I found out a little later that the man was Drew, but I guessed as much then. He stood still for a moment, and I saw the changing expressions chase each other across his face. There was despair—for an instant—and then a hardening, and the fierce light came back to his eyes, and a scornful smile curled his lips, but hope was gone. Here was Coffin. That meant that he would be carried back and hanged if he survived this fight. He had to die, anyway, and he preferred to die fighting; but there were two or three of us that he meant to take with him. His first move was against Captain Coffin, who was engaged in a hand-to-hand fight with two natives. These natives, I think, were not much given to hand-to-hand work. They preferred to stand off at a safe distance from their enemies and call names. In this case they had depended upon their numbers, and had been drawn into the close work and could not get out; but they were brave, although they preferred the method of ambush and massacre.

Up to this time I had been in a condition of exaltation with the pure love of fighting. Man is a fighting animal. If he were not he would never have got so far. Whether right or wrong, it seems to me hopeless to try to crush out that instinct—but that is by the way. The events just described had made their impression on my eye, but at the time they made none on my brain. Now I roused from my daze, my brain resumed its activity with a rush, and I yelled a warning.

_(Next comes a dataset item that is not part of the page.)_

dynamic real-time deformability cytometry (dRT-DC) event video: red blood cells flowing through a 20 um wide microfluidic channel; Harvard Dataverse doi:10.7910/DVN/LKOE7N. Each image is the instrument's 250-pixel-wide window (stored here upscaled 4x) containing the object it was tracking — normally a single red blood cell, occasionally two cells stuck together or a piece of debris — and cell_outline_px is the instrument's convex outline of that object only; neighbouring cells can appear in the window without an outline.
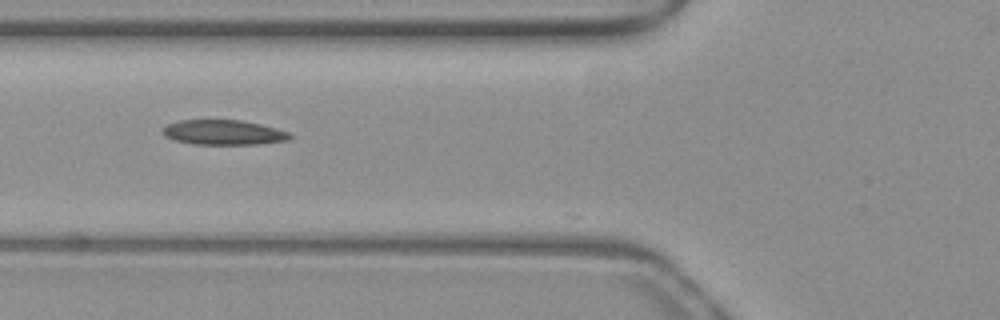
{"species": "common noctule bat (a hibernating species)", "species_latin": "Nyctalus noctula", "temperature_condition": "warm", "stored_images_in_passage": 35, "camera_frame_rate_fps": 3000, "um_per_image_px": 0.085, "animal": {"sex": "female", "body_mass_g": 19.3, "forearm_length_mm": 54.1}, "frame": {"image": 1, "passage_image": 3, "time_ms": 0.667, "image_size_px": [1000, 320], "cell_outline_px": [[292, 136], [288, 140], [260, 144], [192, 144], [172, 140], [164, 136], [160, 132], [160, 128], [168, 124], [180, 120], [240, 120], [260, 124], [276, 128], [288, 132]], "centroid_in_image_um": [18.93, 11.26], "position_along_channel_um": 106.9, "area_um2": 18.61}}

Captain Coffin either did not hear me or did not dare to turn his head. Drew had grabbed up a war-club lying beside a dead savage, and was trying to get at him, but his way was not clear. I leaped for him and yelled again. Other islanders were coming to the help of those engaged with Captain Coffin, and he was becoming the centre of the fighting. He was much the biggest white man there. Macy was nearly as tall, but did not give the impression of bigness and power that Captain Coffin did. I caught a glimpse of Mr. Macy coming up on the other side of Captain Coffin, and remember wondering what had become of the Prince. It was the kind of a fight that I had imagined he would love. At the risk of my life I glanced about, and saw him just behind me, as if he was following to see that no harm came to me. There was the gleam of battle in his eye, his face was set, his lips drawn back in a tiger-snarl, showing his white teeth. They shone in his ebony face like a light at sea on a dark night.